▶ **Exercise instructions**
[1] In the article on the GAPPS mutations, which known cancer gene are the three mutations related to?
[2] Carry the article on the GAPPS mutations forward from its last sentence.

▶ **Extract to read**
========================================================================

Scientists at the UBC Faculty of Medicine and the BC Cancer Agency have discovered three genetic mutations that cause a rare gastric condition that can lead to stomach cancer.
The Australia-led team included David Huntsman, Professor in the Departments of Pathology and Laboratory Medicine and Obstetrics and Gynaecology and Intan Schrader, an Assistant Professor of Department of Medical Genetics.
The discovery will eventually enable people who have a family member with proximal polyposis of the stomach (GAPPS) to have a have a DNA test to determine whether they will develop the condition and stomach cancer. GAPPS is a condition in which the upper part of the stomach becomes carpeted with hundreds or thousands of benign growths, known as polyps. In some GAPPS patients the polyps become cancerous.
Until now, researchers have been unable to identify the biological cause of GAPPS. The three mutations discovered are related to a known cancer gene called APC, but the region of this gene that causes GAPPS was not being captured in current DNA screening tests, or assays.
“This new finding will change the way we test for a very well-known cancer susceptibility gene and has significant implications for how we think about other syndromes known to heighten the risk of cancer and how we clinically screen for the mutations that cause them,” said Dr. Schrader, a Medical Geneticist with the BC Cancer Agency’s Hereditary Cancer Program.

========================================================================

▶ **Recorded data**
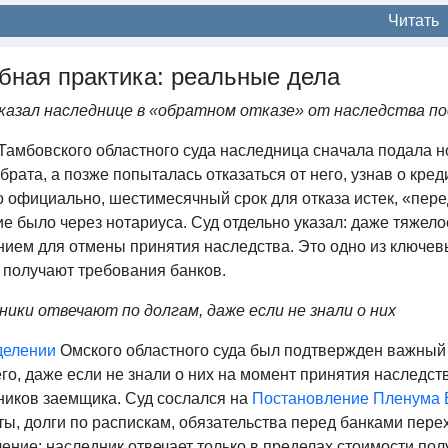
Читать
бная практика: реальные дела
казал наследнице в «обратном отказе» от наследства п
Тамбовского областного суда наследница сначала подала н
брата, а позже попыталась отказаться от него, узнав о кре
 официально, шестимесячный срок для отказа истек, «пере
е было через нотариуса. Суд отдельно указал: даже тяжел
нием для отмены принятия наследства. Это одно из ключев
 получают требования банков.
ники отвечают по долгам, даже если не знали о них
делении
Омского областного суда был подтвержден важный 
о, даже если не знали о них на момент принятия наследст
ников заемщика. Суд сослался на
Постановление Пленума 
ы, долги по распискам, обязательства перед банками пере
ение: наследник отвечает только в пределах стоимости пол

========================================================================

▶ **Per-task answers**
[1] APC

[2]
The B.C. based work was supported through the BC Cancer Foundation. The study was led by Professor Georgia Chenevix-Trench, the head of the Genetics and Computational Biology Department at QIMR Berghofer in Australia and published today in The American Journal of Human Genetics.
“Those who do carry the mutation can be closely screened and can decide whether they want to consider surgery, and those who do not carry the mutation will no longer have to have regular screening,” said Professor Chenevix-Trench.
The findings also drew connections to a long-known hereditary condition — familial adenomatous polyposis or FAP— known to cause colon cancer. Although increased colon cancer risk has not been a recognized feature of GAPPS, now further work is required to determine if families with these mutations have a heightened risk for colon cancer, and conversely if individuals with FAP due to similar mutations of the APC gene have a higher risk of gastric cancer.